(Dataset entries)
______________________________
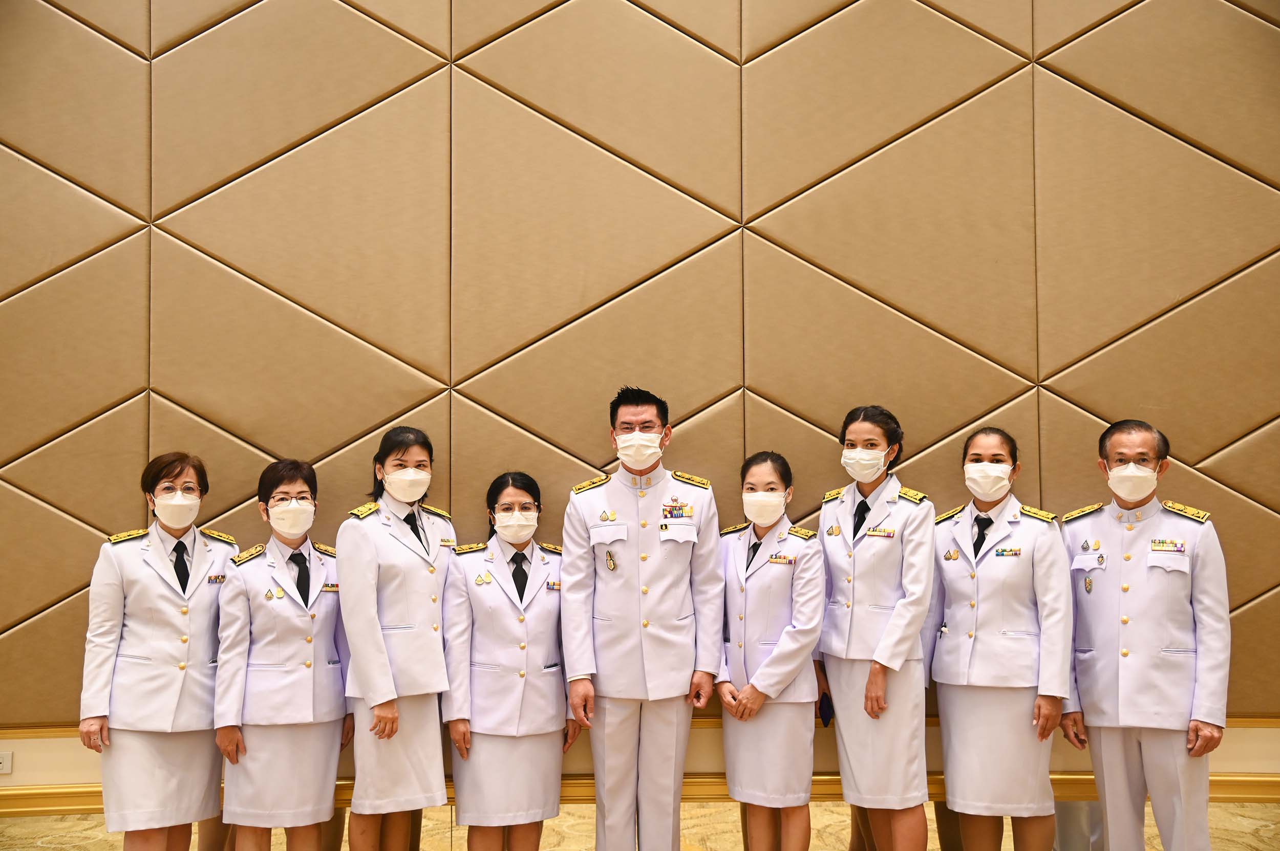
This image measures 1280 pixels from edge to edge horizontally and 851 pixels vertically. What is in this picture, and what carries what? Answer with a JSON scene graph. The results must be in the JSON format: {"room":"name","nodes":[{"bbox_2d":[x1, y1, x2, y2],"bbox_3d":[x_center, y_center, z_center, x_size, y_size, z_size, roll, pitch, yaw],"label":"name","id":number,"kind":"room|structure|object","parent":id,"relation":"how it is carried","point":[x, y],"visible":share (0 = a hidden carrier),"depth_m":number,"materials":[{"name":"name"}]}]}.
{"room":"event hall","nodes":[
{"label":"event hall","id":0,"kind":"room"},
{"bbox_2d":[0,0,1279,781],"bbox_3d":[0.041,-0.755,5.459,10.559,4.885,0.233,0,-3,-1],"label":"wall","id":1,"kind":"structure","parent":0,"point":[126,385],"depth_m":5.37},
{"bbox_2d":[0,751,13,775],"bbox_3d":[-2.352,1.232,4.927,0.106,0.081,0.016,0,-3,-1],"label":"wall socket","id":2,"kind":"object","parent":1,"relation":"attached to","point":[6,763],"visible":1,"depth_m":4.93,"materials":[{"name":"white plastic"}]},
{"bbox_2d":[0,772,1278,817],"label":"baseboard","id":3,"kind":"structure","parent":1,"relation":"attached to","point":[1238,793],"depth_m":5.15,"materials":[{"name":"wood"}]},
{"bbox_2d":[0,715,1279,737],"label":"wall trim","id":4,"kind":"structure","parent":1,"relation":"attached to","point":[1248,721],"depth_m":5.16,"materials":[{"name":"gold wood"}]},
{"bbox_2d":[0,799,1279,850],"bbox_3d":[-0.067,1.603,3.625,10.633,0.115,5.880,0,-3,-1],"label":"floor","id":5,"kind":"structure","parent":0,"point":[51,850],"depth_m":5.47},
{"bbox_2d":[79,452,238,850],"bbox_3d":[-1.635,0.888,4.663,0.496,1.472,0.647,-1,-3,13],"label":"woman","id":6,"kind":"object","parent":5,"relation":"on","point":[171,594],"visible":0.9,"depth_m":4.49},
{"bbox_2d":[214,458,350,850],"bbox_3d":[-1.246,0.909,4.738,0.530,1.436,0.579,2,-3,-33],"label":"woman","id":7,"kind":"object","parent":5,"relation":"on","point":[312,743],"visible":0.94,"depth_m":4.56},
{"bbox_2d":[337,425,459,850],"bbox_3d":[-0.825,0.836,4.673,0.453,1.531,0.569,0,-3,-1],"label":"woman","id":8,"kind":"object","parent":5,"relation":"on","point":[371,674],"visible":0.9,"depth_m":4.53},
{"bbox_2d":[440,472,579,850],"bbox_3d":[-0.446,0.920,4.757,0.507,1.398,0.612,1,-3,-16],"label":"woman","id":9,"kind":"object","parent":5,"relation":"on","point":[494,612],"visible":0.92,"depth_m":4.57},
{"bbox_2d":[556,387,726,850],"bbox_3d":[0.005,0.753,4.745,0.568,1.759,0.570,0,-3,-1],"label":"man","id":10,"kind":"object","parent":5,"relation":"on","point":[652,612],"visible":0.98,"depth_m":4.57},
{"bbox_2d":[713,453,827,850],"bbox_3d":[0.448,0.877,4.668,0.440,1.448,0.566,0,-3,-1],"label":"woman","id":11,"kind":"object","parent":5,"relation":"on","point":[740,733],"visible":0.95,"depth_m":4.53},
{"bbox_2d":[813,407,934,850],"bbox_3d":[0.847,0.800,4.773,0.479,1.604,0.596,1,-3,-19],"label":"woman","id":12,"kind":"object","parent":5,"relation":"on","point":[845,674],"visible":0.93,"depth_m":4.60},
{"bbox_2d":[817,690,834,727],"bbox_3d":[0.682,1.031,4.882,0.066,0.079,0.164,0,-3,-1],"label":"mobile phone","id":13,"kind":"object","parent":12,"relation":"in","point":[825,716],"visible":0.62,"depth_m":4.85,"materials":[{"name":"black"}]},
{"bbox_2d":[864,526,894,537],"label":"tag","id":14,"kind":"object","parent":12,"relation":"attached to","point":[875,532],"visible":0.95,"depth_m":4.64,"materials":[{"name":"metal"}]},
{"bbox_2d":[922,429,1074,850],"bbox_3d":[1.277,0.851,4.764,0.530,1.527,0.603,2,-4,-38],"label":"woman","id":15,"kind":"object","parent":5,"relation":"on","point":[950,716],"visible":0.96,"depth_m":4.58},
{"bbox_2d":[1059,419,1231,850],"bbox_3d":[1.779,0.821,4.734,0.493,1.638,0.678,0,-3,-12],"label":"man","id":16,"kind":"object","parent":5,"relation":"on","point":[1126,604],"visible":0.98,"depth_m":4.57}
]}

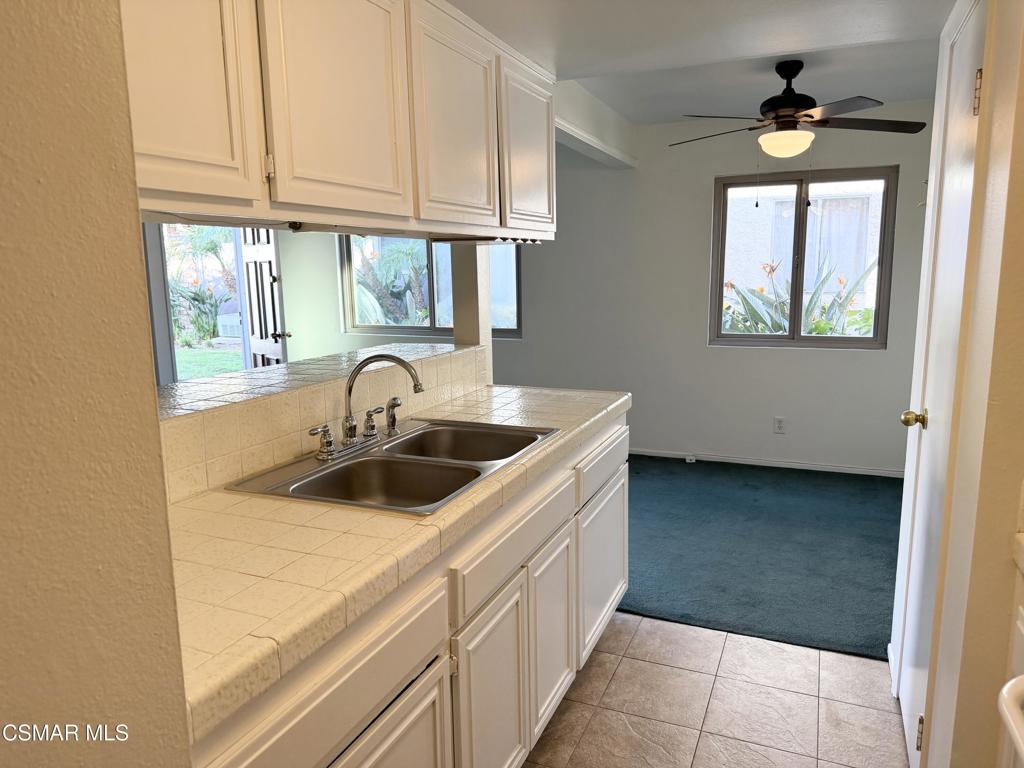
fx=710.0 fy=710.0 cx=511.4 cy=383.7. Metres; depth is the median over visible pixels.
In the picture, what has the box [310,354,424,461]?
faucet
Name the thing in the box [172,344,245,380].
lawn
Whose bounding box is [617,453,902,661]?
carpet floor
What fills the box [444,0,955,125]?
ceiling
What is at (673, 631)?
tile floor
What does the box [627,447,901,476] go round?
baseboard
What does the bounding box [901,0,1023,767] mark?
right wall
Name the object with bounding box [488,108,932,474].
back wall
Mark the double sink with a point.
(325, 480)
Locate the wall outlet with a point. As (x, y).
(779, 424)
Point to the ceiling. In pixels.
(863, 39)
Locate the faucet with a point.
(352, 427)
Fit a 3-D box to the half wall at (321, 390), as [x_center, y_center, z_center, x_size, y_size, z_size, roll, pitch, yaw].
[-0.624,0.511,2.307,0.194,1.013,2.036,3,10,23]
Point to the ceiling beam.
(590, 125)
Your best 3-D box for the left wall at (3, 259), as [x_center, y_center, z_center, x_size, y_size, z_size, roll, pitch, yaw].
[-0.772,0.242,0.180,0.152,2.354,1.604,3,10,23]
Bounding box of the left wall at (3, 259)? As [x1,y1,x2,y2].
[0,0,193,767]
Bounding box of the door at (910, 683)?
[887,1,985,767]
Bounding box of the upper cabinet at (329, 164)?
[118,0,555,242]
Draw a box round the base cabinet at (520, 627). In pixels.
[182,412,628,767]
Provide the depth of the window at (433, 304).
6.06 m
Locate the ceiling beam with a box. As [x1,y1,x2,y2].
[553,79,638,169]
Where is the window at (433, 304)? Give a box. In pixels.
[340,236,521,340]
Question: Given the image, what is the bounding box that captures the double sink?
[225,418,556,514]
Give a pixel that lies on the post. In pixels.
(456, 334)
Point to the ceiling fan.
(810, 117)
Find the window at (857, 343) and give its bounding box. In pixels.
[708,166,896,348]
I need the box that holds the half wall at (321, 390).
[158,344,486,501]
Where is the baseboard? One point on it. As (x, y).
(734, 461)
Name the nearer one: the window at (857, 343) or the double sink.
the double sink
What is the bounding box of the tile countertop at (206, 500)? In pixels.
[155,375,628,743]
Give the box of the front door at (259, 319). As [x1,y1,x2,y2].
[236,226,288,366]
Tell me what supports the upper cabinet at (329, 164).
attached to the ceiling
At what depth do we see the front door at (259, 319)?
5.53 m
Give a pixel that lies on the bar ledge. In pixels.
(278, 371)
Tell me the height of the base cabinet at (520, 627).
0.868 m
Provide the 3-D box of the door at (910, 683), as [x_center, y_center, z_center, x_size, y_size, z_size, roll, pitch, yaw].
[1.164,0.067,1.979,0.089,2.013,0.682,3,10,23]
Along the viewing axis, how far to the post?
3.02 m
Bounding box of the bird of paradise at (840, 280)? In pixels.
[720,251,878,336]
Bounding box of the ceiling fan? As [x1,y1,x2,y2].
[671,60,927,164]
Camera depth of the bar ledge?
2.12 m
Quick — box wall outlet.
[773,416,785,433]
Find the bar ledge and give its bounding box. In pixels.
[157,341,475,422]
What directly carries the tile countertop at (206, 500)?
on the base cabinet at (520, 627)
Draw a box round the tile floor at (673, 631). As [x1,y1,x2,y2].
[522,611,907,767]
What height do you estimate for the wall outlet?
0.115 m
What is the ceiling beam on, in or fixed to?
attached to the ceiling
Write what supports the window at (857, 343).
in the back wall at (707, 183)
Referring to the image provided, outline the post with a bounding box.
[450,243,491,352]
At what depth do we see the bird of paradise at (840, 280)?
6.06 m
______________________________
Lines before the one containing "Point to the ceiling fan." are to be left out; that line and every line after it through the end of the data should be copied exactly.

Point to the ceiling fan.
(810, 117)
Find the window at (857, 343) and give its bounding box. In pixels.
[708,166,896,348]
I need the box that holds the half wall at (321, 390).
[158,344,486,501]
Where is the baseboard? One point on it. As (x, y).
(734, 461)
Name the nearer one: the window at (857, 343) or the double sink.
the double sink
What is the bounding box of the tile countertop at (206, 500)? In pixels.
[155,375,628,743]
Give the box of the front door at (259, 319). As [x1,y1,x2,y2].
[236,226,288,366]
Tell me what supports the upper cabinet at (329, 164).
attached to the ceiling
At what depth do we see the front door at (259, 319)?
5.53 m
Give a pixel that lies on the bar ledge. In pixels.
(278, 371)
Tell me the height of the base cabinet at (520, 627).
0.868 m
Provide the 3-D box of the door at (910, 683), as [x_center, y_center, z_center, x_size, y_size, z_size, roll, pitch, yaw].
[1.164,0.067,1.979,0.089,2.013,0.682,3,10,23]
Along the viewing axis, how far to the post?
3.02 m
Bounding box of the bird of paradise at (840, 280)? In pixels.
[720,251,878,336]
Bounding box of the ceiling fan? As [x1,y1,x2,y2].
[671,60,927,164]
Camera depth of the bar ledge?
2.12 m
Quick — box wall outlet.
[773,416,785,433]
Find the bar ledge and give its bounding box. In pixels.
[157,341,475,422]
What directly carries the tile countertop at (206, 500)?
on the base cabinet at (520, 627)
Draw a box round the tile floor at (673, 631). As [x1,y1,x2,y2].
[522,611,907,767]
What height do you estimate for the wall outlet?
0.115 m
What is the ceiling beam on, in or fixed to?
attached to the ceiling
Write what supports the window at (857, 343).
in the back wall at (707, 183)
Referring to the image provided, outline the post with a bounding box.
[450,243,491,352]
At what depth do we see the bird of paradise at (840, 280)?
6.06 m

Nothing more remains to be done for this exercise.